- **Problem to solve**: Write the records out again exactly, but without pictures.

- **Records provided**:
Content starts

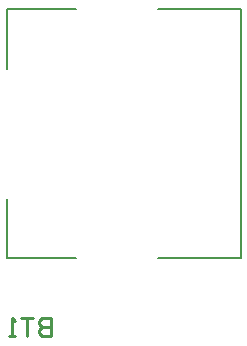
<source format=gbr>
G04*
G04 #@! TF.GenerationSoftware,Altium Limited,Altium Designer,24.0.1 (36)*
G04*
G04 Layer_Color=32896*
%FSLAX25Y25*%
%MOIN*%
G70*
G04*
G04 #@! TF.SameCoordinates,A2E01C4A-C41F-4235-85C4-DC12FCC8AE1E*
G04*
G04*
G04 #@! TF.FilePolarity,Positive*
G04*
G01*
G75*
%ADD10C,0.00500*%
%ADD15C,0.01000*%
D10*
X206189Y455035D02*
X229221D01*
X206189Y435153D02*
Y455035D01*
Y371965D02*
Y391846D01*
Y371965D02*
X229221D01*
X256780Y455035D02*
X284142D01*
Y371965D02*
Y455035D01*
X256780Y371965D02*
X284142D01*
D15*
X220998Y351999D02*
Y346001D01*
X217999D01*
X216999Y347001D01*
Y348000D01*
X217999Y349000D01*
X220998D01*
X217999D01*
X216999Y350000D01*
Y350999D01*
X217999Y351999D01*
X220998D01*
X215000D02*
X211001D01*
X213000D01*
Y346001D01*
X209002D02*
X207002D01*
X208002D01*
Y351999D01*
X209002Y350999D01*
M02*

</source>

Content ends

- **Your solution**:
<source format=gbr>
G04*
G04 #@! TF.GenerationSoftware,Altium Limited,Altium Designer,24.0.1 (36)*
G04*
G04 Layer_Color=32896*
%FSLAX25Y25*%
%MOIN*%
G70*
G04*
G04 #@! TF.SameCoordinates,A2E01C4A-C41F-4235-85C4-DC12FCC8AE1E*
G04*
G04*
G04 #@! TF.FilePolarity,Positive*
G04*
G01*
G75*
%ADD10C,0.00500*%
%ADD15C,0.01000*%
D10*
X206189Y455035D02*
X229221D01*
X206189Y435153D02*
Y455035D01*
Y371965D02*
Y391846D01*
Y371965D02*
X229221D01*
X256780Y455035D02*
X284142D01*
Y371965D02*
Y455035D01*
X256780Y371965D02*
X284142D01*
D15*
X220998Y351999D02*
Y346001D01*
X217999D01*
X216999Y347001D01*
Y348000D01*
X217999Y349000D01*
X220998D01*
X217999D01*
X216999Y350000D01*
Y350999D01*
X217999Y351999D01*
X220998D01*
X215000D02*
X211001D01*
X213000D01*
Y346001D01*
X209002D02*
X207002D01*
X208002D01*
Y351999D01*
X209002Y350999D01*
M02*

</source>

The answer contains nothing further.